Enter Highroller Lobster Co. — a worthy dining destination for crustacean-hungry visitors that finally even us localfolk can get behind. The brainchild of Baxter Key and Andy Gerry (both of South Portland), Highroller began as a modest food cart three years ago, setting up shop in brewery parking lots before claiming a crucial spot on Commercial Street that would become their home base. Opportunity for a permanent storefront knocked when a vacancy opened up at 104 Exchange St. — formerly Pierre’s and, for a hot second, the abysmal Portland Meatball Company. Friend, entrepreneur and cohort Peter Bissell (co-founder of the insanely successful Bissell Brothers Brewing Company) offered support to help make the transition happen. The rest, as they say, is history.

It’s doubtful that the trio expected a flop, but also difficult to believe that they could’ve ever projected the response they’ve seen in the mere eight months the restaurant has been open. Highroller attracts swathes of people during lunch, with wait times rivaling the busiest spots in the city. Many of these folks likely asked someone who either lives here or has visited our fabled question of, “Where?” and chose to bypass the waterfront traps. At night, tourists and locals convene en masse. Craft beers fly across the bar in rapid succession, music and loud conversation compete for prevalence — the scene is lively, young and decidedly hip without being the least bit pretentious.

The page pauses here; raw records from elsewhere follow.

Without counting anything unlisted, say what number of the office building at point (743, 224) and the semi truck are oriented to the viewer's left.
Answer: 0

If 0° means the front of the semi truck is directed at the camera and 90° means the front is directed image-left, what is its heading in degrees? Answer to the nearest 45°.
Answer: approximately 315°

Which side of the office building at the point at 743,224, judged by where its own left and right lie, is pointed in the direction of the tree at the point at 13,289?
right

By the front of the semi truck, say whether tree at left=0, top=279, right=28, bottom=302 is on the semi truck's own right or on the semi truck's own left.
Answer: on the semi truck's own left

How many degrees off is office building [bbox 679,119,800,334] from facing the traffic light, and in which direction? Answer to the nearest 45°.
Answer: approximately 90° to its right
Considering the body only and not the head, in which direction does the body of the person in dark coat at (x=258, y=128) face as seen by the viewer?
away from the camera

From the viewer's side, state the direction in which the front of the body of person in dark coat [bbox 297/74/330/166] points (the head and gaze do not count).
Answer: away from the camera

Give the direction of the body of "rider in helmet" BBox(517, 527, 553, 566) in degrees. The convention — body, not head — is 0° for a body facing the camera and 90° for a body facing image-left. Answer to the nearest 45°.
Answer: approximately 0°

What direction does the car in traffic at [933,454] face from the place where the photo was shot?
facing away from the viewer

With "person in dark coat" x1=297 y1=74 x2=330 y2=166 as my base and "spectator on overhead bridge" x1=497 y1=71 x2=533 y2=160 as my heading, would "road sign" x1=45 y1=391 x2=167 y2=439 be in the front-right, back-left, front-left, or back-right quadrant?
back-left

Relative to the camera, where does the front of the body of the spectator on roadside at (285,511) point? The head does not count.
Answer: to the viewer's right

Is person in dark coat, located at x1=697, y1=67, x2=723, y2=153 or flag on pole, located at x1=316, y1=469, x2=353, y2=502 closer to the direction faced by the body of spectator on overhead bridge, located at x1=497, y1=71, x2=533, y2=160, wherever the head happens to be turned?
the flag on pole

Helpful is the fact that the lobster roll at Highroller really is the best in town as far as traditional(-ish) takes go — traditional in that it’s not served in a Japanese-style steamed bun, “ish” thanks to a house-made brioche vessel that feels like the classic hotdog bun but doesn’t taste like toasted cardboard. It’s light and buttery, with a satisfying give that keeps it from falling apart in one’s hand. Otherwise, we’re talking four ounces of lightly dressed and chilled succulent lob, a scattering of romaine, and a choice of one of nine available sauces (hint: get the Lobster ghee). Sizeable, just unique enough and supremely delicious, it’s a veritable good deal at $19 compared to most other rolls being served in the Old Port.